Stanford Center on Longevity
How the furniture in your living room can help improve your memory
Mental Health & Emotional Well-Being

How the furniture in your living room can help improve your memory
by Jane Liaw
As we grow into old age, at least half of us will develop memory problems, according to associate professor of psychiatry Ruth O’Hara. Although most memory impairments will not progress to Alzheimer’s disease, even minor problems can lead to a drop in quality of life. O’Hara points to a decrease in one’s ability to socialize, to sustain a bridge game, or to follow directions when taking medicine as examples.
Because there are no treatments for cognitive decline, including memory loss, prevention is paramount. O’Hara’s recent findings on mnemonic training may be one piece in the prevention puzzle.
O’Hara noticed during her graduate student days that research models of cognitive disorders often neglected the many aspects of aging that might impact memory function. O’Hara was motivated to make memory a research priority; over the years she has studied the subject from various angles, including examining the efficacy of memory aides.

In 1999, a research group led by Stanford professor of psychiatry Jerome Yesavage trained and memory-tested subjects above 60 years of age. Over two weeks, his team taught the men and women to use mnemonics to aid recall. For example, the subjects were told to envision a room familiar to them, perhaps their own living room. They were to think about the room in a certain order spatially: first the couch and coffee table in one corner, then the cabinet by the coffee table, and so on. Given a list of objects to memorize, they were to associate each object with the items in their room; for example, if the first object was “hat,” they would envision a hat on their couch.
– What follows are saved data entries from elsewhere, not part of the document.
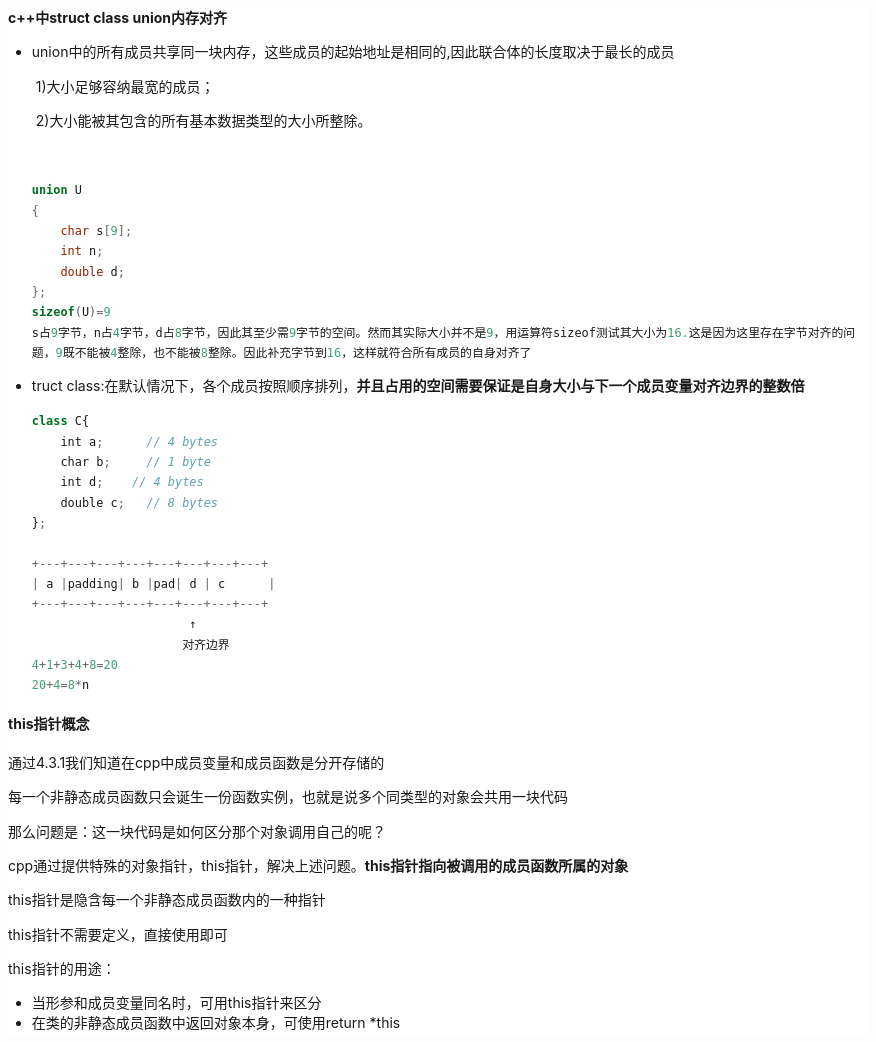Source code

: **c++中struct class union内存对齐**

- union中的所有成员共享同一块内存，这些成员的起始地址是相同的,因此联合体的长度取决于最长的成员
  
  ​    1)大小足够容纳最宽的成员；
  
  ​    2)大小能被其包含的所有基本数据类型的大小所整除。
  
  ​    
  
  ```c++
  union U
  {
      char s[9];
      int n;
      double d;
  };
  sizeof(U)=9
  s占9字节，n占4字节，d占8字节，因此其至少需9字节的空间。然而其实际大小并不是9，用运算符sizeof测试其大小为16.这是因为这里存在字节对齐的问题，9既不能被4整除，也不能被8整除。因此补充字节到16，这样就符合所有成员的自身对齐了
  ```

- truct class:在默认情况下，各个成员按照顺序排列，**并且占用的空间需要保证是自身大小与下一个成员变量对齐边界的整数倍**
  
  ```js
  class C{
      int a;      // 4 bytes
      char b;     // 1 byte
      int d;    // 4 bytes
      double c;   // 8 bytes
  };
  
  +---+---+---+---+---+---+---+---+
  | a |padding| b |pad| d | c      | 
  +---+---+---+---+---+---+---+---+
                        ↑
                       对齐边界
  4+1+3+4+8=20
  20+4=8*n
  ```

#### this指针概念

通过4.3.1我们知道在cpp中成员变量和成员函数是分开存储的

每一个非静态成员函数只会诞生一份函数实例，也就是说多个同类型的对象会共用一块代码

那么问题是：这一块代码是如何区分那个对象调用自己的呢？

cpp通过提供特殊的对象指针，this指针，解决上述问题。**this指针指向被调用的成员函数所属的对象**

this指针是隐含每一个非静态成员函数内的一种指针

this指针不需要定义，直接使用即可

this指针的用途：

* 当形参和成员变量同名时，可用this指针来区分
* 在类的非静态成员函数中返回对象本身，可使用return *this
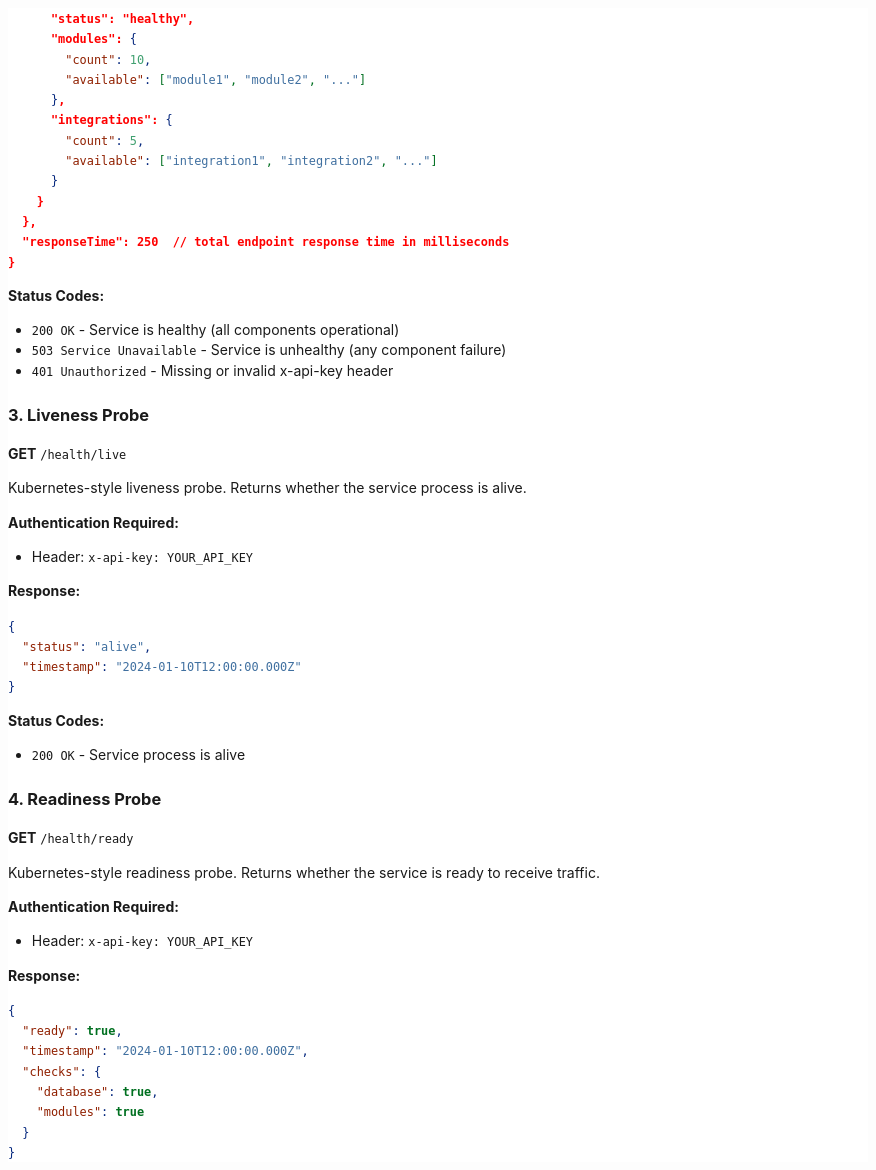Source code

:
 ```json
      "status": "healthy",
      "modules": {
        "count": 10,
        "available": ["module1", "module2", "..."]
      },
      "integrations": {
        "count": 5,
        "available": ["integration1", "integration2", "..."]
      }
    }
  },
  "responseTime": 250  // total endpoint response time in milliseconds
}
```

**Status Codes:**
- `200 OK` - Service is healthy (all components operational)
- `503 Service Unavailable` - Service is unhealthy (any component failure)
- `401 Unauthorized` - Missing or invalid x-api-key header

### 3. Liveness Probe
**GET** `/health/live`

Kubernetes-style liveness probe. Returns whether the service process is alive.

**Authentication Required:**
- Header: `x-api-key: YOUR_API_KEY`

**Response:**
```json
{
  "status": "alive",
  "timestamp": "2024-01-10T12:00:00.000Z"
}
```

**Status Codes:**
- `200 OK` - Service process is alive

### 4. Readiness Probe
**GET** `/health/ready`

Kubernetes-style readiness probe. Returns whether the service is ready to receive traffic.

**Authentication Required:**
- Header: `x-api-key: YOUR_API_KEY`

**Response:**
```json
{
  "ready": true,
  "timestamp": "2024-01-10T12:00:00.000Z",
  "checks": {
    "database": true,
    "modules": true
  }
}
```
Yesavage found that when tested, almost all subjects used the techniques they’d just learned, and that mnemonic training significantly improved recall performance.
Follow-ups are rare in this type of study, O’Hara says, but in this case she tested some of Yesavage’s original subjects again five years later. The subjects were not retrained or told to use the mnemonic techniques they learned from Yesavage.
About 40 percent of the subjects, now averaging almost 74 years old, reported using mnemonics again. The subjects who used mnemonics performed better in recalling words than they had five years previously, while those who did not use mnemonics performed worse. O’Hara’s results were published in the Oct 2007 issue of Journal of Psychiatric Research.
O’Hara believes continual booster sessions on mnemonic techniques could promote better retention, but she also cautions that these artificial settings, created for research purposes, might favor people whose memories were superior to begin with.
O’Hara’s quest to delve into the complex and mostly unexplored territory of human memory has led to fertile research ground. She investigates factors that could hinder recollection, such as genetic markers, stress and medical disorders (e.g. sleep apnea and insulin resistance), as well as techniques that could promote recollection, such as mnemonics and writing exercises. After years of work in the field, the many facets of the subject still fascinate her.
“Memory is a narrow term to define a very large entity,” O’Hara says.